Aeledfyr / deepsize

A rust crate to find the total size of an object, on the stack and on the heap
MIT License
103 stars 19 forks source link

Update DeepSizeOf for HashMap for the new hashbrown implementation #12

Closed Aeledfyr closed 4 years ago

Aeledfyr commented 5 years ago

If anyone knows how hashbrown's hashmap allocates memory, can you give me pointers? Is it like the old implementation, where it was effectively the same as a Vec<(u64, K, V)>?

Aeledfyr commented 4 years ago

I believe that the implementation is now more correct, but it isn't perfect. I think hashbrown uses an internal array of buckets [(K, V)] with some control bytes at the start and end; I can't figure out the exact number of buckets, but .capacity() should be good enough, and I can't figure out the size of the control byte area.

droundy commented 4 years ago

Why not use a custom allocations to monitor allocations in the test suite? Then you wouldn't have to guess whether you guessed correctly.

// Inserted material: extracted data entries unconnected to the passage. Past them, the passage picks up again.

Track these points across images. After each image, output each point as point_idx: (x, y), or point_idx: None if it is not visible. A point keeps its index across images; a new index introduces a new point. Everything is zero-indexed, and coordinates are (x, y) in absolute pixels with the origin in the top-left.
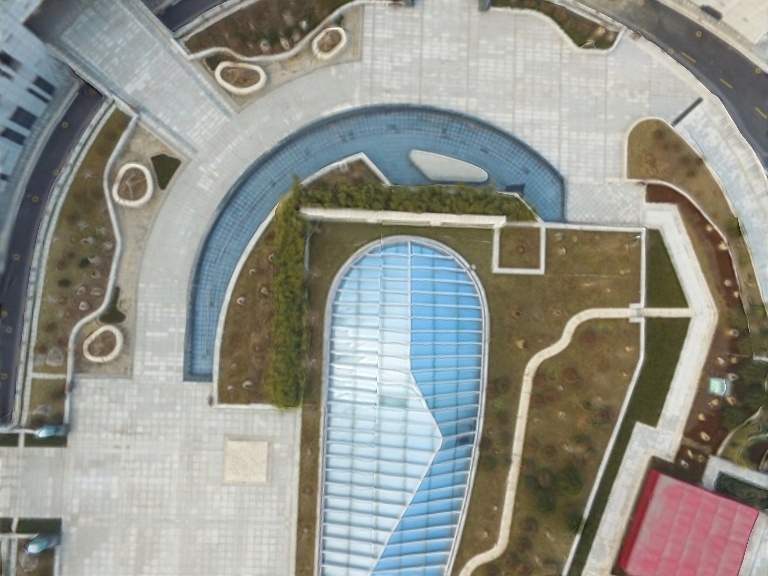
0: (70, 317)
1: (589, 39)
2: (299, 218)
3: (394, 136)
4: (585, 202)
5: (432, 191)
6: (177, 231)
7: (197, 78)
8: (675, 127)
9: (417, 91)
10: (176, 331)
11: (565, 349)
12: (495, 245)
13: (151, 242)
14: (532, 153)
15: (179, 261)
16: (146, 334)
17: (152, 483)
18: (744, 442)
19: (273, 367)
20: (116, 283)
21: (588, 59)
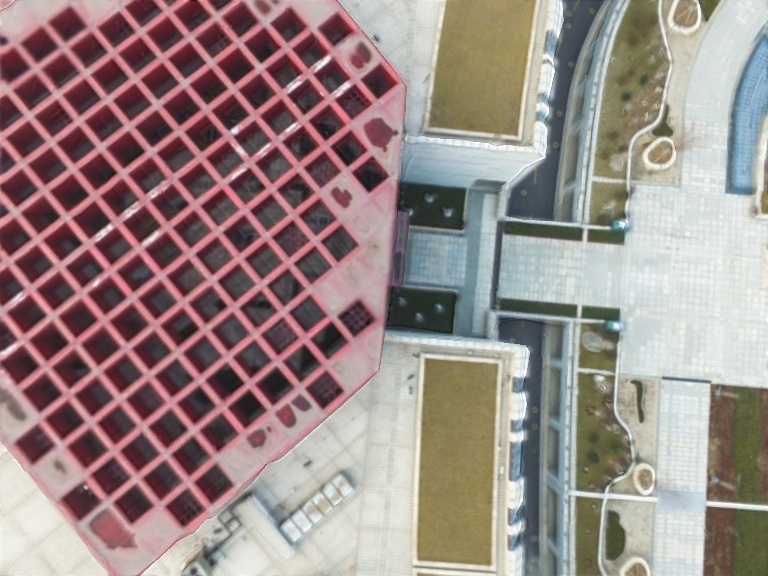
0: (631, 127)
1: None
2: None
3: None
4: None
5: None
6: (719, 58)
7: None
8: None
9: None
10: (719, 148)
11: None
12: None
13: (697, 66)
14: None
15: (721, 85)
16: (692, 149)
17: (699, 283)
18: None
19: None
20: (666, 101)
21: None
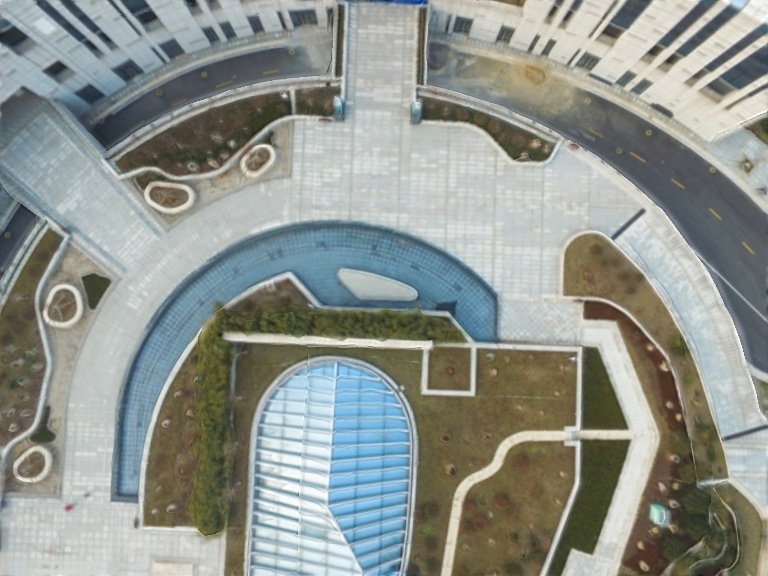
0: (1, 437)
1: (524, 151)
2: (220, 346)
3: (323, 253)
4: (520, 319)
5: (354, 318)
6: (106, 351)
7: (128, 197)
8: (616, 240)
9: (347, 207)
10: (104, 451)
11: (496, 473)
12: (424, 366)
13: (81, 362)
14: (464, 269)
15: (108, 381)
16: (75, 454)
17: None
18: (684, 574)
19: (194, 495)
20: (47, 403)
21: (524, 171)
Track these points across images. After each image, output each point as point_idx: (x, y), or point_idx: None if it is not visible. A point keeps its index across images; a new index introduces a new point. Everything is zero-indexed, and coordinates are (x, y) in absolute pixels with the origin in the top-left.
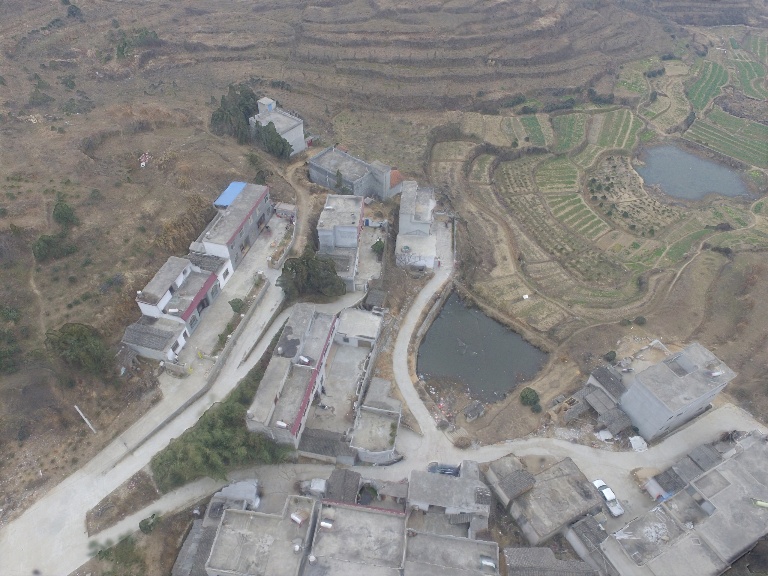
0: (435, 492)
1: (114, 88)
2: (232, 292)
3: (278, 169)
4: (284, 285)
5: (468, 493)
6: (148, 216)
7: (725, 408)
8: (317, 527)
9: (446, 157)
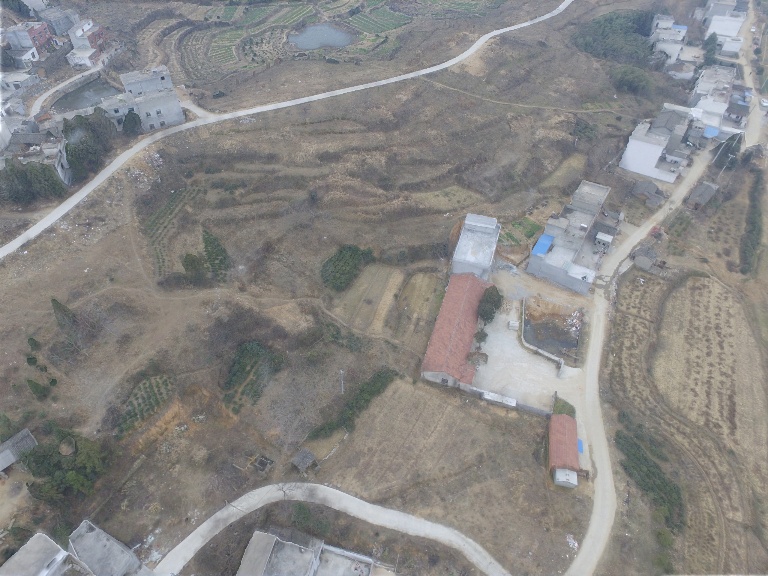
0: (5, 122)
1: None
2: None
3: (15, 18)
4: None
5: (20, 122)
6: None
7: (184, 101)
8: None
9: (156, 26)
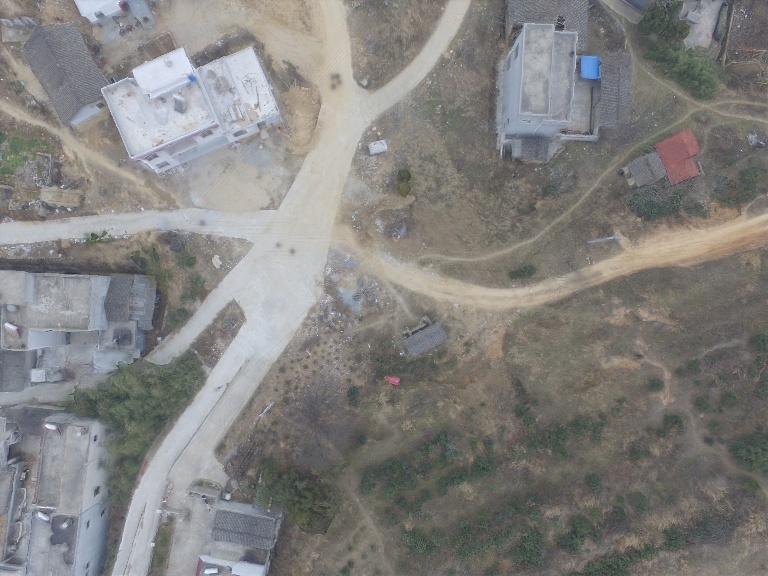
0: None
1: None
2: None
3: None
4: None
5: None
6: None
7: None
8: None
9: None
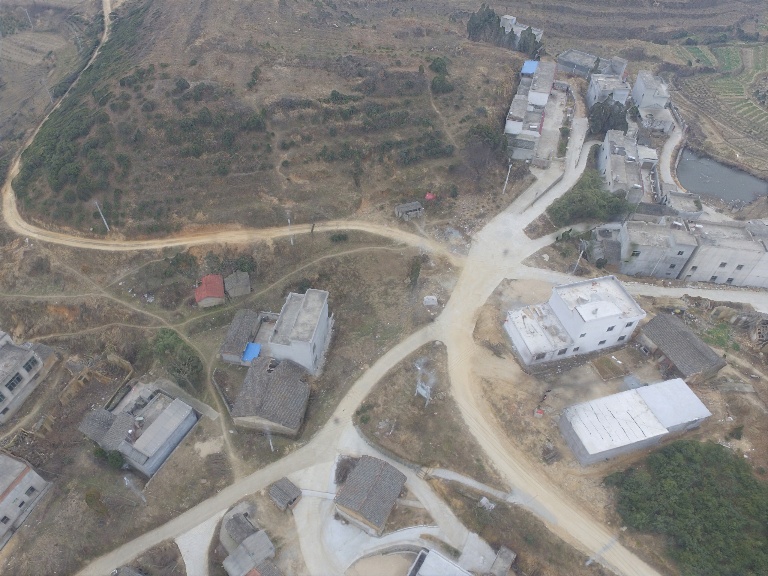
0: None
1: (363, 12)
2: (549, 128)
3: None
4: (594, 120)
5: (765, 231)
6: (484, 75)
7: None
8: (690, 229)
9: (636, 71)
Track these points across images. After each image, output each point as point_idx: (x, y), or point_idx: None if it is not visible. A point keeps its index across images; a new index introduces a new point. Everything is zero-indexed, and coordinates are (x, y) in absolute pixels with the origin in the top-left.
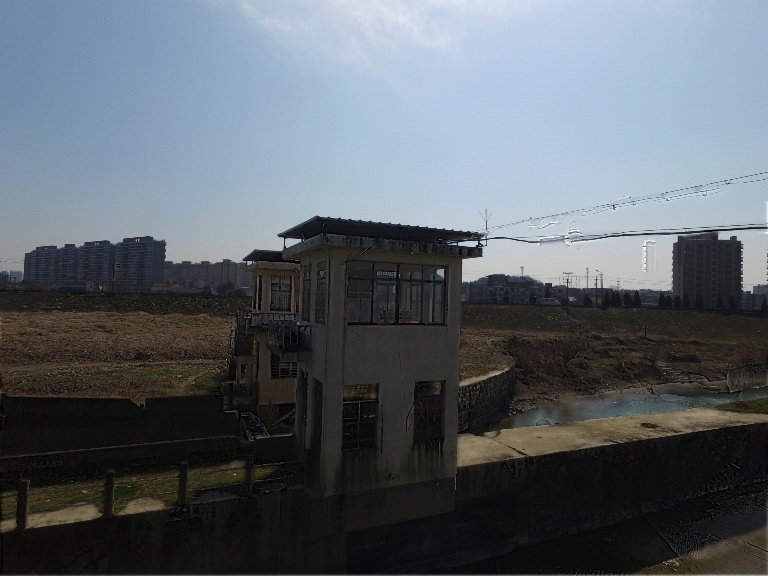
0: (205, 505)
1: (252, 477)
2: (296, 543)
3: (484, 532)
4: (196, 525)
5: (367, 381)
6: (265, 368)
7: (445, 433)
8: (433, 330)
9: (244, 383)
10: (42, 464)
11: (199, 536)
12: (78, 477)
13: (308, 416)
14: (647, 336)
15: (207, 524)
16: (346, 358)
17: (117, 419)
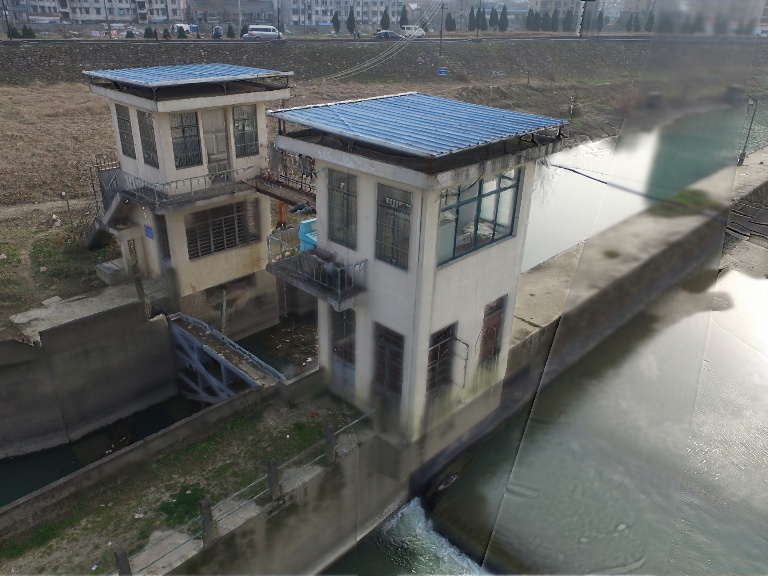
0: (298, 490)
1: (334, 446)
2: (372, 483)
3: (505, 406)
4: (292, 510)
5: (449, 322)
6: (182, 249)
7: (502, 344)
8: (505, 245)
9: (134, 263)
10: (51, 499)
11: (295, 517)
12: (105, 497)
13: (362, 358)
14: (530, 83)
15: (301, 504)
16: (434, 307)
17: (4, 368)
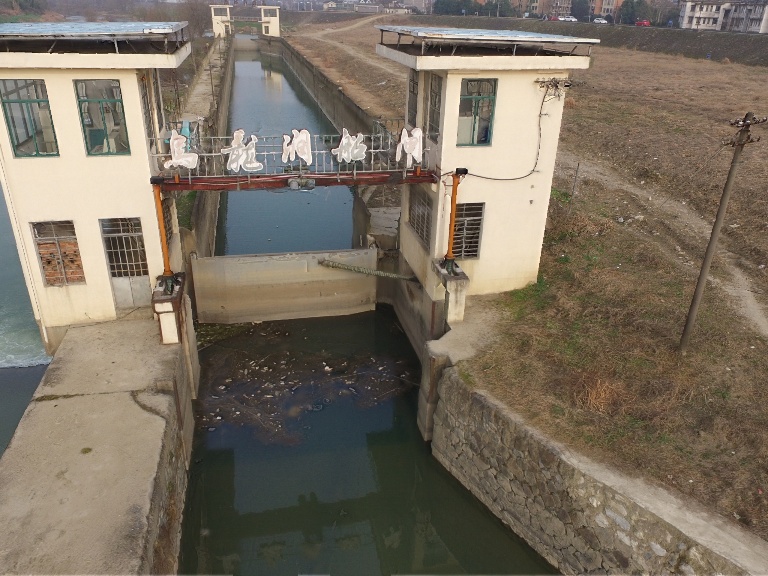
0: None
1: None
2: None
3: None
4: None
5: None
6: None
7: None
8: None
9: None
10: None
11: None
12: None
13: None
14: None
15: None
16: None
17: None
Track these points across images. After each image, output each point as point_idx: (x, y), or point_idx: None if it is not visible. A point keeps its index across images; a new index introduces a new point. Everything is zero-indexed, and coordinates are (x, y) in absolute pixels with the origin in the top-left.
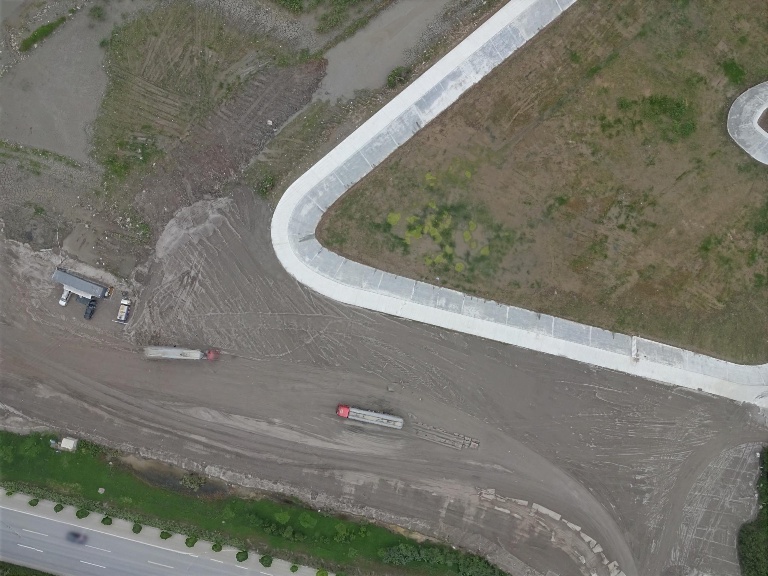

Aeledfyr commented 4 years ago

Using a custom allocator to check the actual size would work, but it wouldn't give the same answers as the recursive method. While it would be more accurate, the original purpose of this library was to estimate the size of the structures without hooking into the allocator, as an alternative to heapsize. Since heapsize is no longer maintained I may look into an alternate implementation that uses a custom allocator, but that is significantly more complex than the current system.

There often isn't enough information exposed through the public API to determine the exact allocated size, so a custom allocator could only tell how far off the calculation was in a specific case. In this case, the only exposed information about the allocation is .capacity(), which isn't enough to figure out the exact number of buckets.

It would still be good as some sort of benchmark to test the average error for specific data structures, so I'll look into it. If you know of any resources for setting up a custom allocator for monitoring, I would appreciate it.

droundy commented 4 years ago

I do something like this in tinyset. It looks like I use stats_alloc, but it's been a while since I've looked at this code.